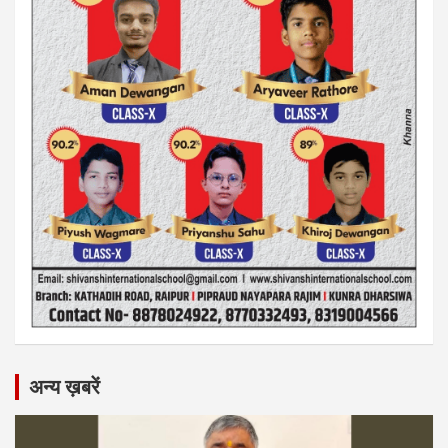
अन्य ख़बरें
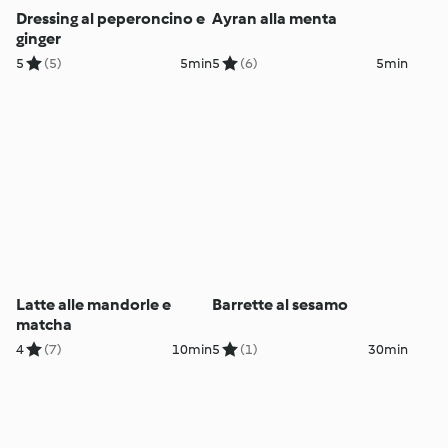
Dressing al peperoncino e
Ayran alla menta
ginger
5
(5)
5min
5
(6)
5min
Latte alle mandorle e
Barrette al sesamo
matcha
4
(7)
10min
5
(1)
30min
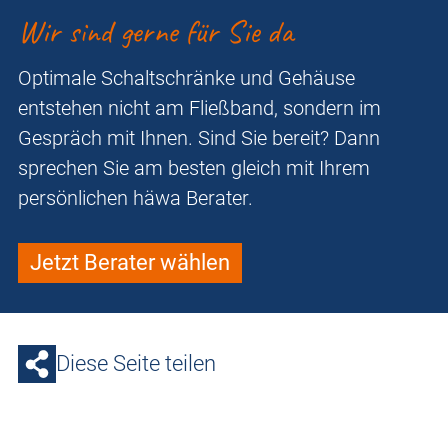
Wir sind gerne für Sie da
Optimale Schaltschränke und Gehäuse
entstehen nicht am Fließband, sondern im
Gespräch mit Ihnen. Sind Sie bereit? Dann
sprechen Sie am besten gleich mit Ihrem
persönlichen häwa Berater.
Jetzt Berater wählen
Diese Seite teilen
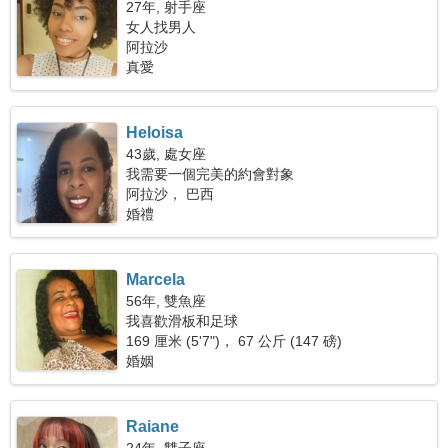
27年, 射手座
女人找男人
阿拉沙
真愛
Heloisa
43歲, 處女座
我需要一個完美的約會對象
阿拉沙， 巴西
婚禮
Marcela
56年, 雙魚座
我喜歡滑板和足球
169 厘米 (5'7")， 67 公斤 (147 磅)
婚姻
Raiane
━━━
> YOUR GOAL
Restate each line of the records exactly; pictures do not belong in the copy.

> TASK SOLUTION
अन्य ख़बरें
Dressing al peperoncino e
Ayran alla menta
ginger
5
(5)
5min
5
(6)
5min
Latte alle mandorle e
Barrette al sesamo
matcha
4
(7)
10min
5
(1)
30min
Wir sind gerne für Sie da
Optimale Schaltschränke und Gehäuse
entstehen nicht am Fließband, sondern im
Gespräch mit Ihnen. Sind Sie bereit? Dann
sprechen Sie am besten gleich mit Ihrem
persönlichen häwa Berater.
Jetzt Berater wählen
Diese Seite teilen
27年, 射手座
女人找男人
阿拉沙
真愛
Heloisa
43歲, 處女座
我需要一個完美的約會對象
阿拉沙， 巴西
婚禮
Marcela
56年, 雙魚座
我喜歡滑板和足球
169 厘米 (5'7")， 67 公斤 (147 磅)
婚姻
Raiane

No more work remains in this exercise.